SFSF monies are helping TSU stay afloat until 2012 as federal funds replace state dollars that have dried up. Still not out of the woods, the school had to plug a $14 million budget gap by making cuts across the board. Through voluntary buyouts, reductions in travel, equipment purchases and overall operating expenses, officials estimate they’ve saved enough to fill the cracks. It wasn’t enough to stave off tuition hikes, which increased 5 percent in both 2009 and 2010.

White contends the stimulus saved his institution — temporarily — and that a second stimulus is needed to keep the fragile institution from teetering into a full-scale fiscal crisis.

“I’m not sure what we would have done without the stimulus. It certainly softened the blow,” White says, but “the drastic drop of support will not be good for the future.”

The stimulus also provided TSU with $7.7 million in Pell Grants, which accounted for a quarter of the entire TSU stimulus award. TSU also secured stimulus research funds from the National Science Foundation. This includes $600,000 to upgrade and perfect a telescope for its astronomy program, according to Dr. Maria Thompson, TSU’s vice president for research and sponsored programs.

“TSU was the first university to confirm the existence of planets outside our solar system,” Thompson says, “so this allows us to continue that legacy of being a world leader in astronomy.”

In the Name of Science

TSU’s telescope grant is among various stimulus grants awarded to HBCUs from the National Institutes for Health and the National Science Foundation, which funded research and development in STEM-related job creation, construction and training, according to Diverse’s preliminary analysis.

It’s through grants like these that Wilson would like to see more HBCU participation. 

The substantial increases in student aid through the health care reform act are said to benefit HBCUs that enroll a disproportionate number of low-income students, and MSIs are estimated to see, if approved, a funding increase in 2011 of more than 20 percent, or $120 million, over 2009 levels, according to White House budget requests. But Wilson says he’s dedicated to bringing more research money to HBCUs that historically haven’t be able to compete with larger institutions with dedicated staff and resources for grant writing.

Morehouse College’s School of Medicine was one of the biggest beneficiaries, receiving $39 million in stimulus money for NIH-supported studies, including one to find a cure for cholera — a bacterial infection of the small intestine that is rampant in areas with poor sanitation.

Among other notable grants:

Mississippi is the “most disease-prone state in the nation,” according to a Jackson State University grant proposal. So NIH will help fund a summer research program for young scholars from the local K-12 system to nourish interest in the biomedical sciences.
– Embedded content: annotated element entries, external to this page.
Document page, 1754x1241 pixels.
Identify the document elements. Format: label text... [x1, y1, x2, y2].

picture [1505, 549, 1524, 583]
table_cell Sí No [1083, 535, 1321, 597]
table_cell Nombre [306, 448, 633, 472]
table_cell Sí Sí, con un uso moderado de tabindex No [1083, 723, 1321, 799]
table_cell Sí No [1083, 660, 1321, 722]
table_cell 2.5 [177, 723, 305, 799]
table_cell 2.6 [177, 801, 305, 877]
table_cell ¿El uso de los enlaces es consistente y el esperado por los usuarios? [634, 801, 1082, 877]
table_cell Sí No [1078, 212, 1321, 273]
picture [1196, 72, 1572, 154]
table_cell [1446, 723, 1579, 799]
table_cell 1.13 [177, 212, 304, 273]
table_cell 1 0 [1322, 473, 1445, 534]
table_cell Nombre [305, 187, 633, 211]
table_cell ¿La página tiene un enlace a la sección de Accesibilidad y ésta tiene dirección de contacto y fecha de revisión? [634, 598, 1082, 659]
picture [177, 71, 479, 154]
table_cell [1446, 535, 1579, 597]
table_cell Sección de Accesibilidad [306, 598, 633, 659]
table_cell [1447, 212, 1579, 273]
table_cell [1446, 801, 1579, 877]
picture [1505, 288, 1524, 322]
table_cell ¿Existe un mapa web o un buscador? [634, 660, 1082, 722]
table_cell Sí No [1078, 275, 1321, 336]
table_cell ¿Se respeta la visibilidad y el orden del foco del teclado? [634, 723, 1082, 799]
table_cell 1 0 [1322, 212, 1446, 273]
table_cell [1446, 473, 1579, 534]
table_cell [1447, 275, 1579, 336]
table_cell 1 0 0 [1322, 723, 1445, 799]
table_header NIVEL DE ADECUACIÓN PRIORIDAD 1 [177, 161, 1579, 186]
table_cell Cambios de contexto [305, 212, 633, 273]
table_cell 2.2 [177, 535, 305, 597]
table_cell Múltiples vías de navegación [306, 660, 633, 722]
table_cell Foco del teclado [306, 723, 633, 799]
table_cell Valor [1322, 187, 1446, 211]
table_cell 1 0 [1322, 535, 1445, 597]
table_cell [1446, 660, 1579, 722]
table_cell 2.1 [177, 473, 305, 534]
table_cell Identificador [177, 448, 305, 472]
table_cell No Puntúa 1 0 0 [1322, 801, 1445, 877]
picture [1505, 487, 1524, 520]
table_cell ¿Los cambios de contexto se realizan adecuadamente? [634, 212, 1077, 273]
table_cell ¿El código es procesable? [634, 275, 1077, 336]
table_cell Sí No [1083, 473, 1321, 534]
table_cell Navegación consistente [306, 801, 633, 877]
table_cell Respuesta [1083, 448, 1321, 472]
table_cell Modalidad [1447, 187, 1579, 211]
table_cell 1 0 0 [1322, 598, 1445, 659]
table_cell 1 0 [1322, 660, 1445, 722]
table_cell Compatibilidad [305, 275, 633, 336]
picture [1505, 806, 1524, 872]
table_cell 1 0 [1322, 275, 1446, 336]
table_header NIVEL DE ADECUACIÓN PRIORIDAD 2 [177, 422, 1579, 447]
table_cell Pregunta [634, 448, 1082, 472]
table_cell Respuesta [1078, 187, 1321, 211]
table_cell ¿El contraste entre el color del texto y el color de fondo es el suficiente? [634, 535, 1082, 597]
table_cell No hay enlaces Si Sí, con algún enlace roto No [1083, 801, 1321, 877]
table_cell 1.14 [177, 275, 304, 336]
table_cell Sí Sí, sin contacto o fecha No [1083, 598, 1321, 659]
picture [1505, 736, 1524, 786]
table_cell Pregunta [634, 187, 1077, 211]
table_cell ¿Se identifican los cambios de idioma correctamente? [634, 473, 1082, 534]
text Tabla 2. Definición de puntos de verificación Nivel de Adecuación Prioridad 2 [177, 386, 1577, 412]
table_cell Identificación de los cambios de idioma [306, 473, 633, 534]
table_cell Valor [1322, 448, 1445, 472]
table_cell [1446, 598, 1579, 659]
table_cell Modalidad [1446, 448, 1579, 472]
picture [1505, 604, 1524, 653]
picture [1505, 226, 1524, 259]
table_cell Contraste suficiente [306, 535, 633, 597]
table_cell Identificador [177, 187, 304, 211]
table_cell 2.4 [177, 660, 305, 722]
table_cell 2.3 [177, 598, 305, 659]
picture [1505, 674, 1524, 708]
North Carolina, which is home to 12 two-year and four-year HBCUs, banked approximately $92 million. The largest winner was North Carolina A&T State University, which received more than $22 million in state funds as well as 11 different research grants. NSF is supporting a proposal that will fund NC A&T’s work to convert swine manure into organic asphalt binder for highway and airport pavement. Grant writers said it would limit waste management costs and improve roads.

Central State University in Ohio received one of the larger awards under the Interior Department’s $15 million stimulus program tailored exclusively for HBCU historic building preservation needs. Central State University has received $1.75 million so far to renovate Emery Hall, the former woman’s dormitory considered an architectural wonder when it was completed in 1913 with large donations from industrialist Andrew Carnegie and philanthropist E.J. Emery, who named the building after his mother. It was placed on the National Register of Historic Places in 2005. Since then, the ongoing project has enjoyed substantial federal support matched by contributions from the university.